:: Your goal ::
Return the battery module passage below in full, word for word.

:: Passage ::
FIG. 1 is a perspective view of a battery module according to a first embodiment of the present invention, and FIG. 2 is an exploded perspective view of a housing and a cover of the battery module according to the embodiment of FIG. 1.

Referring to FIGS. 1 and 2, a battery module 101 according to the first embodiment includes a plurality of rechargeable batteries 20, a housing 30 in which the plurality of rechargeable batteries 20 are installed, and a cover 40 combined with the housing 30.

Each rechargeable battery 20 of the plurality of rechargeable batteries 20 installed in the housing 30 is exemplarily described as a quadrangle-type lithium ion rechargeable battery. However, without being limited thereto, the present invention may be applicable to various types of batteries such as a lithium polymer battery, a cylindrical battery, and the like.

The rechargeable battery 20 includes a positive terminal 21, a negative terminal 22, and a vent member 27, which is configured to open at a set or predetermined pressure to release gas. Also, the vent member 27 is configured to break when the internal pressure of the rechargeable battery is increased to or above a set or predetermined level to provide a path for releasing an internal gas to the outside atmosphere. The vent member 27 of the rechargeable battery 20 includes a notch that is opened at a set or predetermined pressure to release the gas therethrough.

The rechargeable battery 20 includes a case 28 in which an electrode assembly is installed, and the positive terminal 21 and the negative terminal 22 protrude to the outside of the case 28.

:: Recorded information ::
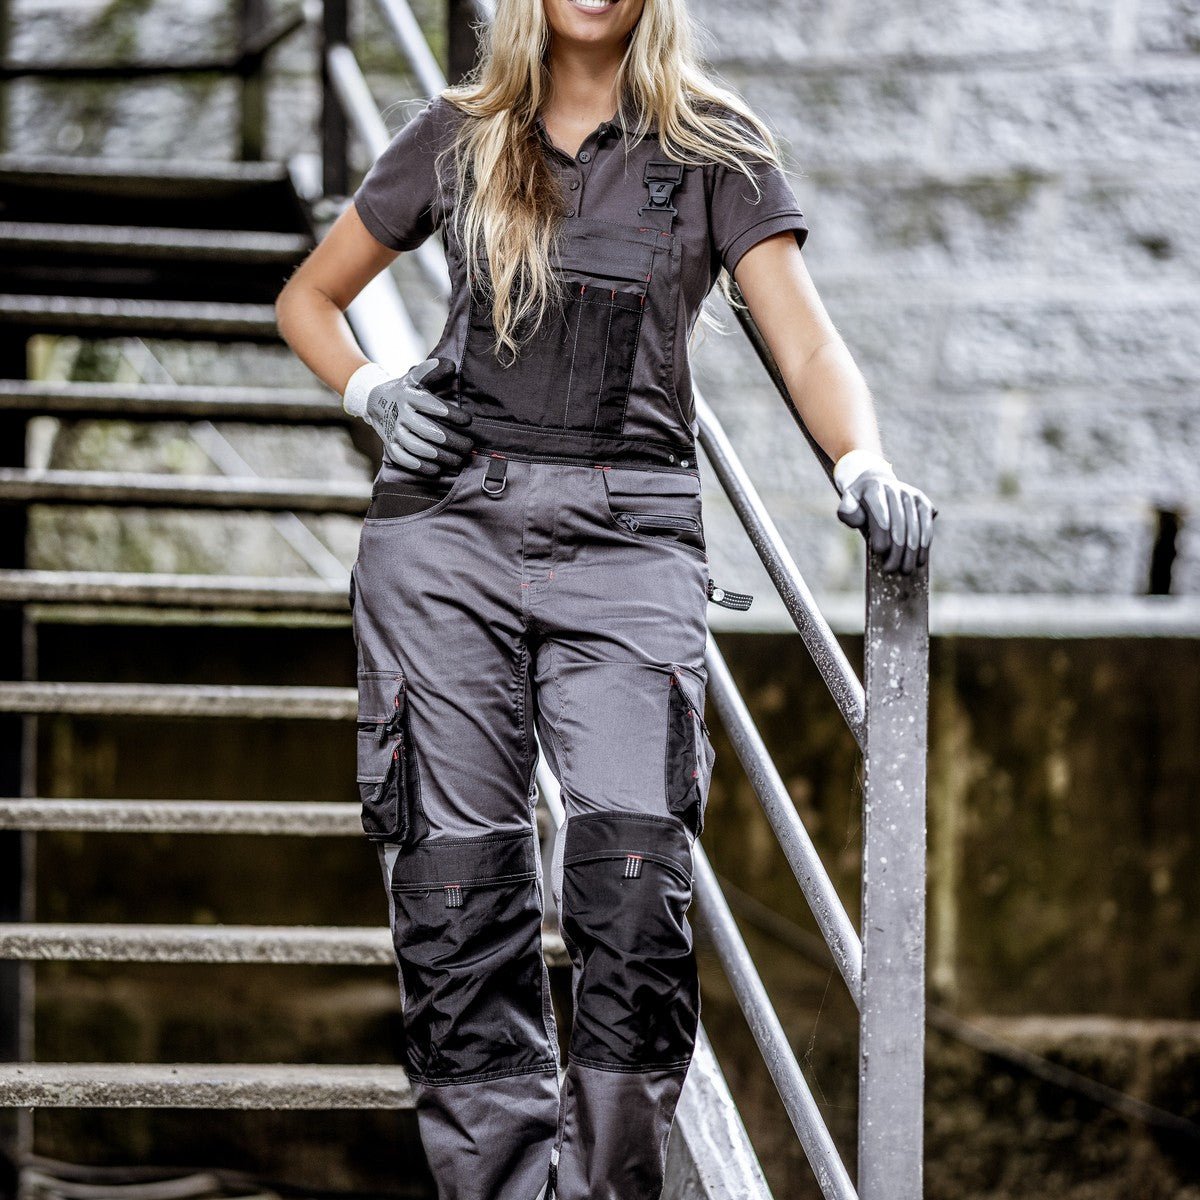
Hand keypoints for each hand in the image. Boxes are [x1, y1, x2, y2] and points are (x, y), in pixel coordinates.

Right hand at [343, 356, 473, 476]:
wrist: (375, 401)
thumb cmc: (405, 390)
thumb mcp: (416, 377)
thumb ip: (433, 371)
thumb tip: (450, 366)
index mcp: (409, 396)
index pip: (431, 405)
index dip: (451, 414)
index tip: (468, 420)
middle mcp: (401, 414)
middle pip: (427, 430)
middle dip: (451, 440)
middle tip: (469, 446)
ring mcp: (394, 431)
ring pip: (417, 447)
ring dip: (440, 456)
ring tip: (458, 460)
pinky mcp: (390, 445)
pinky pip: (404, 459)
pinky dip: (420, 466)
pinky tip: (437, 469)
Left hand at [833, 449, 936, 574]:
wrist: (875, 482)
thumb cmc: (860, 501)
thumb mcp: (848, 502)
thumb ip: (847, 511)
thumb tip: (857, 519)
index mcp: (874, 488)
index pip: (880, 513)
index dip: (881, 533)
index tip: (879, 551)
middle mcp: (895, 489)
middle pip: (898, 523)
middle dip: (896, 549)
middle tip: (891, 569)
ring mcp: (910, 494)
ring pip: (914, 526)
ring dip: (911, 551)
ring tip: (905, 569)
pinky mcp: (922, 501)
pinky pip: (926, 523)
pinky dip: (925, 542)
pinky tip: (920, 558)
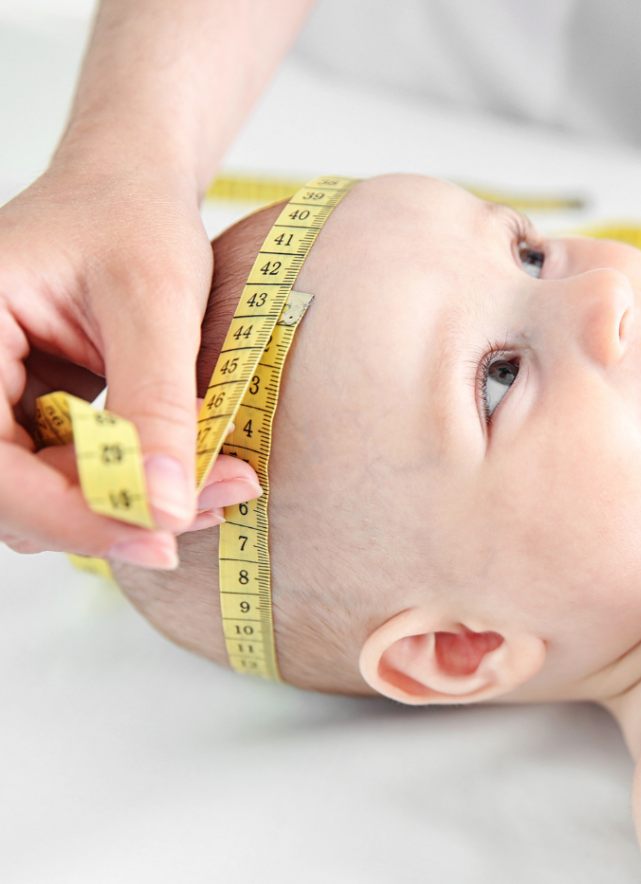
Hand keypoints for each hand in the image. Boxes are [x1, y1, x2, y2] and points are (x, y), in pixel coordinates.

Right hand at [0, 164, 259, 567]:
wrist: (130, 192)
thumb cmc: (132, 219)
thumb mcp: (154, 300)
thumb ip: (157, 402)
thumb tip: (167, 509)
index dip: (70, 513)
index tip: (159, 536)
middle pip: (15, 496)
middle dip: (116, 514)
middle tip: (217, 504)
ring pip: (47, 498)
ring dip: (132, 506)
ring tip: (222, 482)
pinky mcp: (29, 417)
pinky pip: (72, 477)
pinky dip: (134, 484)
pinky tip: (199, 472)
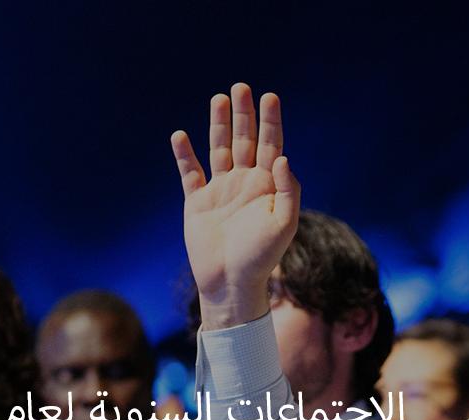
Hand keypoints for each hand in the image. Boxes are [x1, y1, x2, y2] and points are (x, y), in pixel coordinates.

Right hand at [172, 82, 300, 329]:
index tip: (270, 97)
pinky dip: (184, 155)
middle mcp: (245, 184)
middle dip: (244, 114)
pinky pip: (190, 173)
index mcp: (268, 187)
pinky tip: (181, 135)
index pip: (271, 146)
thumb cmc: (262, 257)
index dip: (271, 121)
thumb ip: (287, 190)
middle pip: (245, 141)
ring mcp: (221, 191)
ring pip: (219, 150)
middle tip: (241, 87)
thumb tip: (282, 158)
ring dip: (219, 125)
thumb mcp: (284, 223)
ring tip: (218, 98)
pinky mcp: (198, 202)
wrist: (231, 283)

:: Exercise answer ::
FIG. 1 is a perspective view of a battery module according to a first embodiment of the present invention, and FIG. 2 is an exploded perspective view of a housing and a cover of the battery module according to the embodiment of FIG. 1.

Referring to FIGS. 1 and 2, a battery module 101 according to the first embodiment includes a plurality of rechargeable batteries 20, a housing 30 in which the plurality of rechargeable batteries 20 are installed, and a cover 40 combined with the housing 30.

Each rechargeable battery 20 of the plurality of rechargeable batteries 20 installed in the housing 30 is exemplarily described as a quadrangle-type lithium ion rechargeable battery. However, without being limited thereto, the present invention may be applicable to various types of batteries such as a lithium polymer battery, a cylindrical battery, and the like.

The rechargeable battery 20 includes a positive terminal 21, a negative terminal 22, and a vent member 27, which is configured to open at a set or predetermined pressure to release gas. Also, the vent member 27 is configured to break when the internal pressure of the rechargeable battery is increased to or above a set or predetermined level to provide a path for releasing an internal gas to the outside atmosphere. The vent member 27 of the rechargeable battery 20 includes a notch that is opened at a set or predetermined pressure to release the gas therethrough.

The rechargeable battery 20 includes a case 28 in which an electrode assembly is installed, and the positive terminal 21 and the negative terminal 22 protrude to the outside of the case 28.